Ali, who co-chairs the task force pursuing the negotiations, denied there had been any coercion, telling the FT that the lenders had been “fed misinformation”. He said the talks had been “civilian-led” and were “very cordial and amicable”.
Ali added “there will be some hit to returns on equity, but . . . [power companies] will still make reasonable profits according to our numbers”.
Asked for comment, the power ministry pointed to Leghari’s statement last month in which he said the renegotiations would enable the government to cut power tariffs for consumers and save at least Rs1tn ($3.6bn).
Pakistan’s military did not respond to a request for comment.
A decade ago, Pakistan promised government-backed, dollar-indexed returns and purchase commitments to draw billions of dollars into its power sector and end blackouts that were damaging its economy.

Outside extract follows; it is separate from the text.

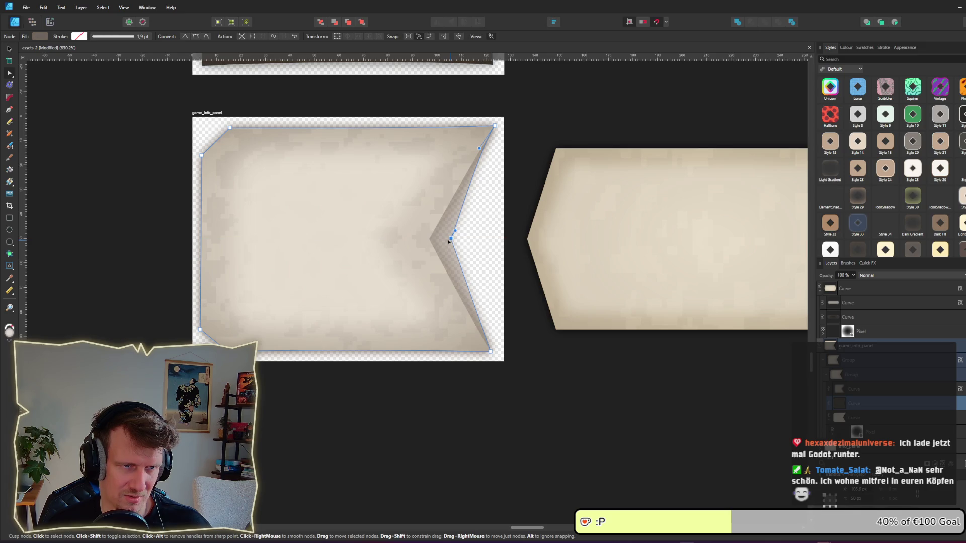
{"action": "key", "text": "Left"}
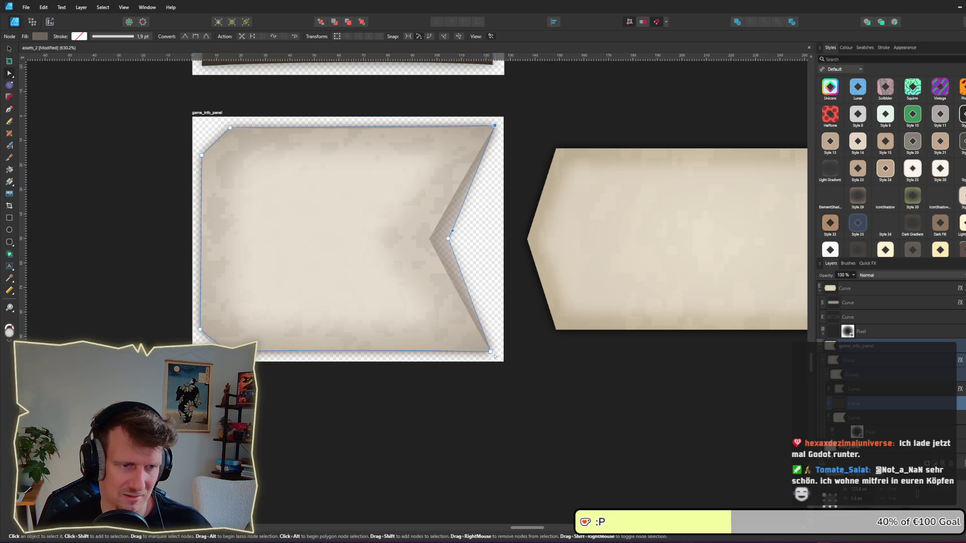
{"action": "left_click", "coordinate": [409, 243]}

But soaring energy costs in recent months have caused some industries to shut down, prompted the government, in co-ordination with security services, to renegotiate the deals.
Pakistani energy businesses said the government had promised to guarantee power companies a fixed return on equity, but to do so in rupees, and at a significantly lower exchange rate to the US dollar than current rates.
“There will be no profit left,” said one businessperson, pointing to the repeated devaluation of the local currency and their need to repay foreign lenders in dollars.
Industry figures and western diplomats said much of the blame for the rise in prices stems from Chinese-backed power plants, which enjoy similarly lucrative terms but are protected from coercive talks because of Pakistan’s reliance on Beijing for loans and debt rollovers.
Pakistan has asked Beijing to reprofile loans taken by Chinese investors in the energy sector, but Aurangzeb, the finance minister, has repeatedly promised they would not face “haircuts”.